For architectures such as a clustered server configuration, what are the ways to move beyond the limitations of current solutions while keeping current implementations in operation?
Clusters or grids are a fascinating area where typically the objective is to execute compute functions as fast as possible. In many ways, they’re a lot like what happens in the high-performance computing or technical computing space. It’s all about throughput. So anything that can be done to help the existing systems do their work faster is welcomed.
There are hybrid-type architectures to increase acceleration, such as offload engines that can move data through the path faster. They free up resources on core processors to focus on the compute functions and not become the bottleneck for other functions such as the I/O path.
Organizations are constantly looking for ways to create more elasticity in their clusters so that they can grow the cluster fairly uniformly with the output. In other words, as the workload grows, the organization can add resources and see the benefit on the back side. Elasticity and modularity are areas of focus.
Organizations are also focused on investment protection. They are always looking for ways to maximize what they get out of the environment over its life cycle – and they’re willing to invest in that infrastructure to add capabilities and technologies that will actually help these systems run faster and extend the useful life of their investment.
How do you plan and implement this type of latency-improving architecture, and what are the benefits?
In the past, to improve I/O performance and improve latency, datacenter managers looked to using more DRAM memory, short-stroking their hard drives, or striping across multiple HDDs. However, with solid state, flash-based SSDs become highly available and, more important, become cost effective due to advancements in solid state technology. Organizations are now looking at using solid state storage as a latency-improving architecture.
A server-based caching approach with a shared cache pool across multiple servers provides a level of high availability in the form of a data cache. This approach also provides flexibility to the hardware platform, which is key. Organizations want to deploy enhancements to their infrastructure that don’t require any touching of the application or the data itself. They’re looking for things that can be added to the core server, or added to the core storage array, but that don’t require any rewrite of the application. Clearly, anything that can be done in that area will be seen as a huge benefit.
Ultimately it comes down to four key benefits: agility, elasticity, flexibility, and simplicity. It’s about taking an organization’s existing investments and allowing a very seamless upgrade path, which results in accelerating the overall system performance.
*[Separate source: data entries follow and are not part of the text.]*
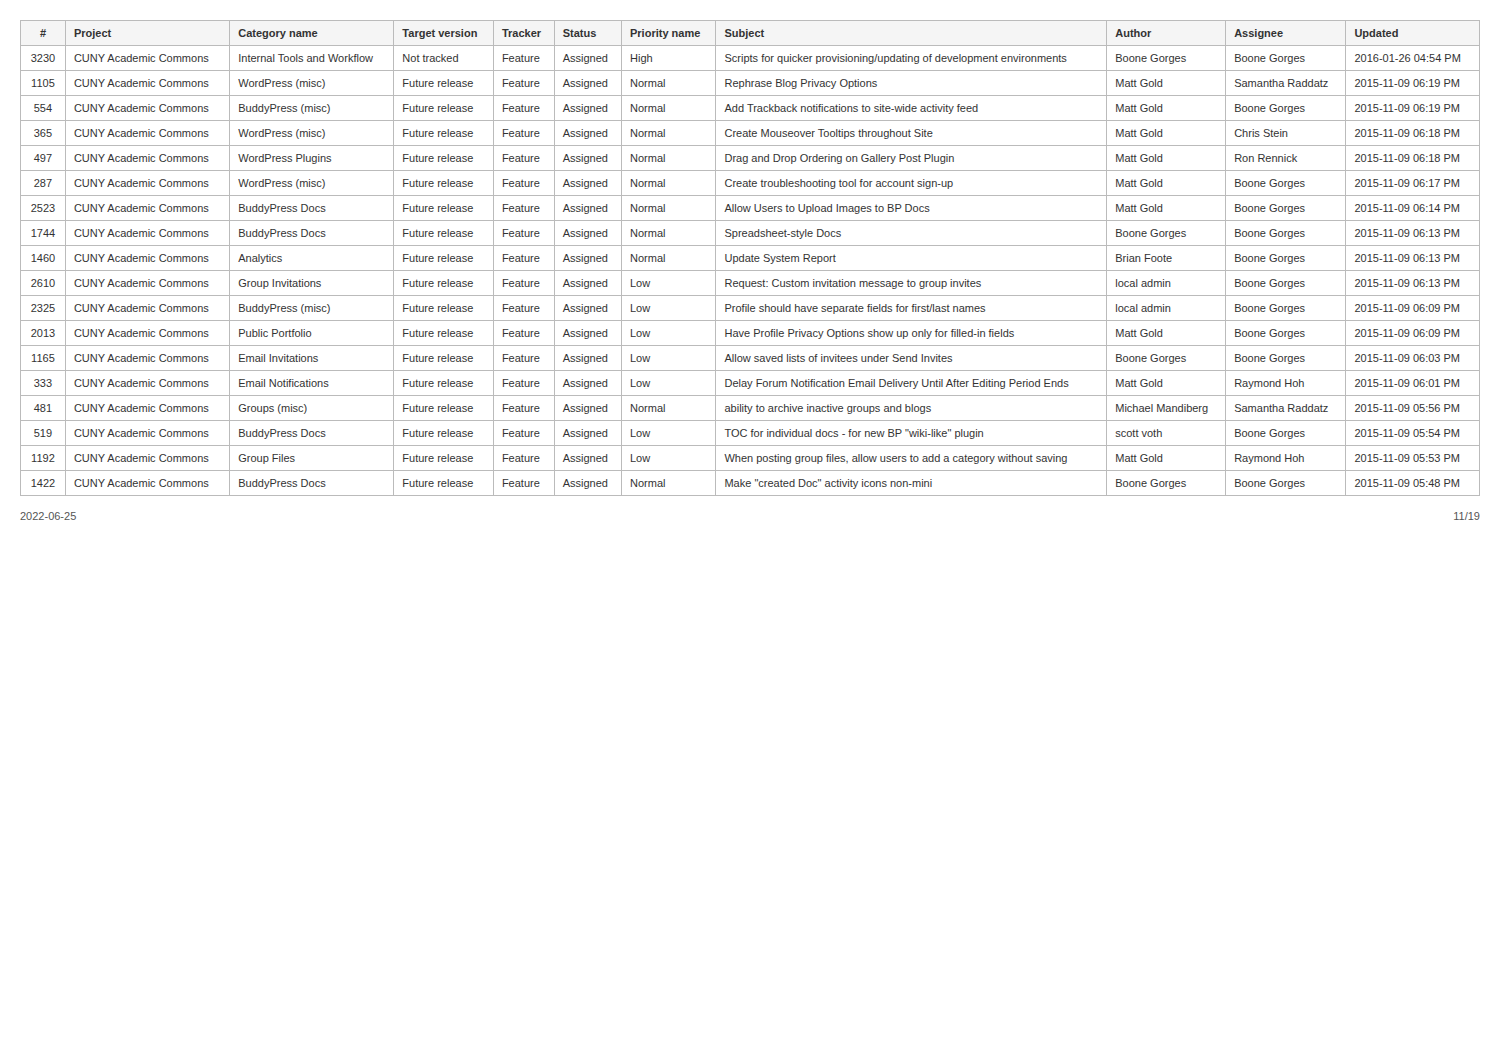| # | Project | Category name | Target version | Tracker | Status | Priority name | Subject | Author | Assignee | Updated |
| --- | --- | --- | --- | --- | --- | --- | --- | --- | --- | --- |
| 3230 | CUNY Academic Commons | Internal Tools and Workflow | Not tracked | Feature | Assigned | High | Scripts for quicker provisioning/updating of development environments | Boone Gorges | Boone Gorges | 2016-01-26 04:54 PM |
| 1105 | CUNY Academic Commons | WordPress (misc) | Future release | Feature | Assigned | Normal | Rephrase Blog Privacy Options | Matt Gold | Samantha Raddatz | 2015-11-09 06:19 PM |
| 554 | CUNY Academic Commons | BuddyPress (misc) | Future release | Feature | Assigned | Normal | Add Trackback notifications to site-wide activity feed | Matt Gold | Boone Gorges | 2015-11-09 06:19 PM |
| 365 | CUNY Academic Commons | WordPress (misc) | Future release | Feature | Assigned | Normal | Create Mouseover Tooltips throughout Site | Matt Gold | Chris Stein | 2015-11-09 06:18 PM |
| 497 | CUNY Academic Commons | WordPress Plugins | Future release | Feature | Assigned | Normal | Drag and Drop Ordering on Gallery Post Plugin | Matt Gold | Ron Rennick | 2015-11-09 06:18 PM |
| 287 | CUNY Academic Commons | WordPress (misc) | Future release | Feature | Assigned | Normal | Create troubleshooting tool for account sign-up | Matt Gold | Boone Gorges | 2015-11-09 06:17 PM |
| 2523 | CUNY Academic Commons | BuddyPress Docs | Future release | Feature | Assigned | Normal | Allow Users to Upload Images to BP Docs | Matt Gold | Boone Gorges | 2015-11-09 06:14 PM |
| 1744 | CUNY Academic Commons | BuddyPress Docs | Future release | Feature | Assigned | Normal | Spreadsheet-style Docs | Boone Gorges | Boone Gorges | 2015-11-09 06:13 PM |
| 1460 | CUNY Academic Commons | Analytics | Future release | Feature | Assigned | Normal | Update System Report | Brian Foote | Boone Gorges | 2015-11-09 06:13 PM |
| 2610 | CUNY Academic Commons | Group Invitations | Future release | Feature | Assigned | Low | Request: Custom invitation message to group invites | local admin | Boone Gorges | 2015-11-09 06:13 PM |
| 2325 | CUNY Academic Commons | BuddyPress (misc) | Future release | Feature | Assigned | Low | Profile should have separate fields for first/last names | local admin | Boone Gorges | 2015-11-09 06:09 PM |
| 2013 | CUNY Academic Commons | Public Portfolio | Future release | Feature | Assigned | Low | Have Profile Privacy Options show up only for filled-in fields | Matt Gold | Boone Gorges | 2015-11-09 06:09 PM |
| 1165 | CUNY Academic Commons | Email Invitations | Future release | Feature | Assigned | Low | Allow saved lists of invitees under Send Invites | Boone Gorges | Boone Gorges | 2015-11-09 06:03 PM |
| 333 | CUNY Academic Commons | Email Notifications | Future release | Feature | Assigned | Low | Delay Forum Notification Email Delivery Until After Editing Period Ends | Matt Gold | Raymond Hoh | 2015-11-09 06:01 PM |
| 481 | CUNY Academic Commons | Groups (misc) | Future release | Feature | Assigned | Normal | ability to archive inactive groups and blogs | Michael Mandiberg | Samantha Raddatz | 2015-11-09 05:56 PM |
| 519 | CUNY Academic Commons | BuddyPress Docs | Future release | Feature | Assigned | Low | TOC for individual docs - for new BP "wiki-like" plugin | scott voth | Boone Gorges | 2015-11-09 05:54 PM |
| 1192 | CUNY Academic Commons | Group Files | Future release | Feature | Assigned | Low | When posting group files, allow users to add a category without saving | Matt Gold | Raymond Hoh | 2015-11-09 05:53 PM |
| 1422 | CUNY Academic Commons | BuddyPress Docs | Future release | Feature | Assigned | Normal | Make "created Doc" activity icons non-mini | Boone Gorges | Boone Gorges | 2015-11-09 05:48 PM |
2022-06-25 11/19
These benefits extend to applications that historically have been viewed as scalable workloads, such as databases or business process management, versus something that might be happening on a Web site or in the analytic space. But both of those scenarios can benefit from server-side caching.
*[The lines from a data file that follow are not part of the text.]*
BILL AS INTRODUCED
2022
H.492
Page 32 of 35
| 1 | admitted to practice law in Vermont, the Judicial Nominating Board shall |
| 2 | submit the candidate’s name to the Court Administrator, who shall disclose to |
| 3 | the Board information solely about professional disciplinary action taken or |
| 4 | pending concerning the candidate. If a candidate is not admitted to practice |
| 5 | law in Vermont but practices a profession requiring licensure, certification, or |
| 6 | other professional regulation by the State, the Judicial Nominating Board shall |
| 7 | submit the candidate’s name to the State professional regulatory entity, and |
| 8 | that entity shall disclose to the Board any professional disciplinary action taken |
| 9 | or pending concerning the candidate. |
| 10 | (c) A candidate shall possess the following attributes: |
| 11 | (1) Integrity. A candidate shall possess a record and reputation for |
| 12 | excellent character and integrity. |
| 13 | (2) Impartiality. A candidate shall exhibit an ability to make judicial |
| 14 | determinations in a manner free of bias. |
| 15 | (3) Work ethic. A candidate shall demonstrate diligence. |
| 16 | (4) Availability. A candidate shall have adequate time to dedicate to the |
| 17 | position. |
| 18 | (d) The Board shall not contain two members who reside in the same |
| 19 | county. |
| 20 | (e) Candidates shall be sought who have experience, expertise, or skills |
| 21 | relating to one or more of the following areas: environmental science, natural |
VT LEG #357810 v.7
Moreover, when you consider the trends of consolidation, virtualization, and automation, each area has the challenge of trying to get the compute, the storage, and the network to behave better together. Virtual machines, for example, are growing at an incredibly rapid rate, and that growth is putting new kinds of pressure on the datacenter. Organizations are always looking for new ways to accelerate performance while making that migration path simpler to absorb.